Architecture

À Bagneux, la terre, envers et contre tout

À Bagneux, dans l’écoquartier Victor Hugo, 19,5 hectares de nouveaux logements, bureaux et commerces, les matériaux se collectionnent comme dans un jeu des Sept Familles. Le bois, la brique porteuse et… la terre crue, mise en œuvre par les architectes de l’agence TOA pour un immeuble de 42 logements livrés au printemps pour le Groupe Gambetta.

Anastasia de Villepin

Si les architectes de TOA, Christelle Besseyre-Gayaud et Pascal Thomas (les associés de l’antenne parisienne), ont misé sur la terre crue, c’est que la ZAC au sein de laquelle ils ont livré leur bâtiment exigeait « une mise en œuvre innovante » de matériaux. Aux uns le CLT (Nicolas Laisné), aux autres la brique porteuse (Tolila Gilliland) donc, et aux architectes de TOA, l’adobe : une terre moulée et séchée, manipulée par une filière qui leur a permis d’optimiser la mise en œuvre, puisque que ce sont les mêmes moules utilisés pour les briques de terre cuite.

© Yang Zhou

Les architectes ont cependant dû revoir leurs ambitions à la baisse : sans ATEX, ils n’ont pu utiliser la terre crue comme ils le souhaitaient – à l’inverse de l’école Miriam Makeba que l’agence a livrée en 2019 à Nanterre, dont les murs avaient pu être remplis à la main, en pisé autoporteur. À Bagneux, TOA peut néanmoins compter sur un DTU « petite maçonnerie » qui lui permet d’utiliser les briques de terre crue extrudée en remplissage, seulement, de la structure béton. Il faut entrer dans les logements pour que cette terre se suffise à elle-même.

À l’intérieur, lors de la visite d’un petit T1, la brique de terre crue fait son effet, plantée dans le salon comme un manifeste. Le liant est fait de terre et de sable, sans fibre végétale – et sans ciment, naturellement. On aurait aimé la terre nue, elle se retrouve « encagée ». En haut du mur de briques, un étai en métal que Pascal Thomas compte parmi les « détails politico-administratifs » qui ont ralenti les aspirations des concepteurs : « Le bureau d’études brique a demandé qu’il y ait cet étai métallique de peur que le mur ne tombe. » En pied de mur, la terre est cuite, pour assurer l’assise.

© Yang Zhou

Quel avantage de lutter pour la terre, dans des conditions si contraignantes ? Les architectes répondent en chœur : « La terre absorbe la vapeur d’eau et la distribue, elle assure ainsi un excellent confort thermique. Par ailleurs, grâce à la terre crue, tous les logements sont traversants, du T1 au T5. Il s’agit aussi d’un geste politique : montrer qu’on peut utiliser autre chose que du béton, c’est une forme de pédagogie en aval, envers les propriétaires mais aussi en amont, pendant le chantier. »

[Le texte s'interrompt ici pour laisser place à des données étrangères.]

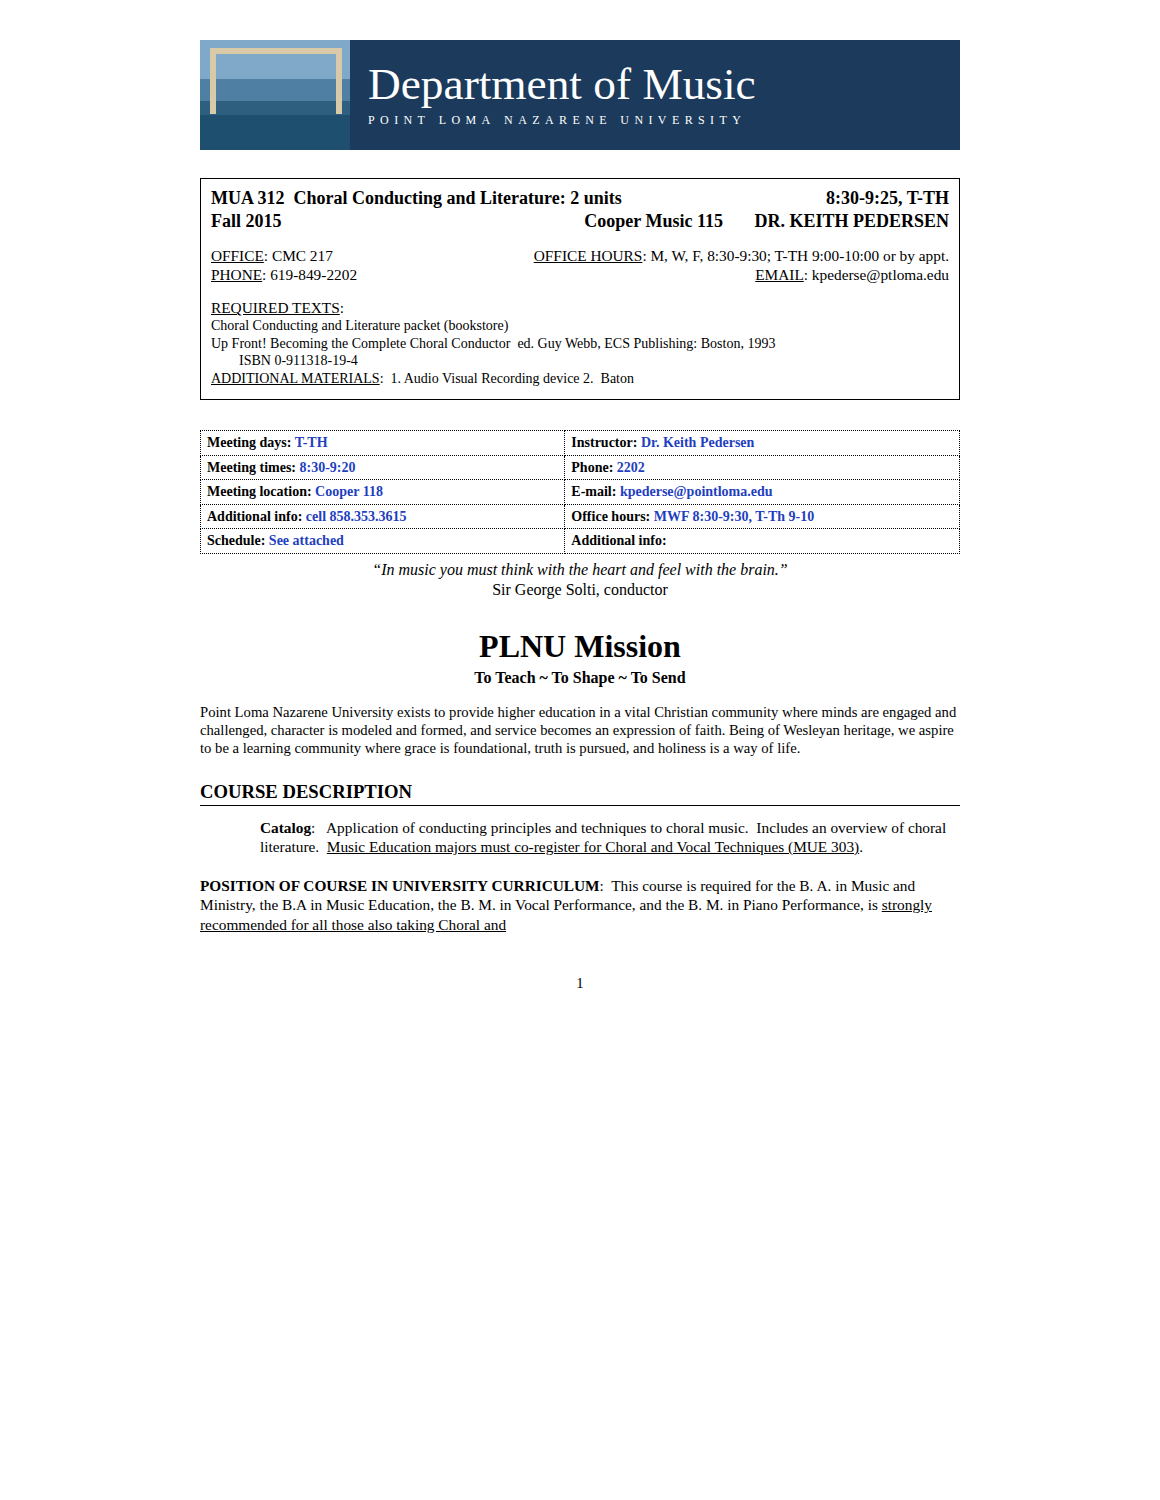Department of Music
POINT LOMA NAZARENE UNIVERSITY
MUA 312 Choral Conducting and Literature: 2 units 8:30-9:25, T-TH
Fall 2015 Cooper Music 115 DR. KEITH PEDERSEN
OFFICE: CMC 217 OFFICE HOURS: M, W, F, 8:30-9:30; T-TH 9:00-10:00 or by appt.
PHONE: 619-849-2202 EMAIL: kpederse@ptloma.edu
REQUIRED TEXTS:
Choral Conducting and Literature packet (bookstore)
Up Front! Becoming the Complete Choral Conductor ed. Guy Webb, ECS Publishing: Boston, 1993
ISBN 0-911318-19-4
ADDITIONAL MATERIALS: 1. Audio Visual Recording device 2. Baton
| Meeting days: T-TH | Instructor: Dr. Keith Pedersen |
| Meeting times: 8:30-9:20 | Phone: 2202 |
| Meeting location: Cooper 118 | E-mail: kpederse@pointloma.edu |
| Additional info: cell 858.353.3615 | Office hours: MWF 8:30-9:30, T-Th 9-10 |
| Schedule: See attached | Additional info: |
“In music you must think with the heart and feel with the brain.”
Sir George Solti, conductor
PLNU Mission
To Teach ~ To Shape ~ To Send
Point Loma Nazarene University exists to provide higher education in a vital Christian community where minds are engaged and challenged, character is modeled and formed, and service becomes an expression of faith. Being of Wesleyan heritage, we aspire to be a learning community where grace is foundational, truth is pursued, and holiness is a way of life.
COURSE DESCRIPTION
Catalog: Application of conducting principles and techniques to choral music. Includes an overview of choral literature. Music Education majors must co-register for Choral and Vocal Techniques (MUE 303).
POSITION OF COURSE IN UNIVERSITY CURRICULUM: This course is required for the B. A. in Music and Ministry, the B.A in Music Education, the B. M. in Vocal Performance, and the B. M. in Piano Performance, is strongly recommended for all those also taking Choral and
1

Pendant le chantier, la terre ne passe pas inaperçue : les spécialistes de la terre crue s’affairent à monter les murs en briques, sous les regards circonspects des autres ouvriers, certains originaires de pays d’Afrique[1] où le pisé est couramment utilisé, quand il n’est pas dévalué. L’une des architectes de l’agence, d’origine marocaine, souligne d’ailleurs les différences d’un pays à l’autre : « Au Maroc, contrairement en France, la mise en œuvre de la terre crue n’est pas un problème au niveau de la règlementation. En revanche, nous n’avons pas de structures type Cycle Terre, Amaco, etc. pour accompagner les chantiers et les solutions techniques. » Pour Pascal Thomas, « Concernant la terre crue, il y a deux façons de militer : faire des opérations cousues main, précises mais intimes ; ou essayer de pénétrer le système et consolider la présence de la terre crue dans une filière. »

© Yang Zhou

 


42 logements en terre crue, Bagneux, Hauts-de-Seine

Programme : 42 logements en accession
Maîtrise d’ouvrage : Groupe Gambetta
Architectes : TOA Architectes Associés
Photographies : Yang Zhou
Surface : 2 960 m2 sdp
Livraison : 2024
Coût : 4 930 000 € HT


[1] En 2018, selon un recensement de l’Insee, 60,8 % des actifs immigrés travaillent comme ouvriers non qualifiés du gros œuvre du bâtiment, des travaux publics, du béton et de l'extraction ; 60,7 % comme ouvriers qualifiés du gros œuvre du bâtiment. Toujours selon l’Insee, 11,5 % des travailleurs immigrés en Île-de-France sont originaires d’Afrique centrale ou guinéenne.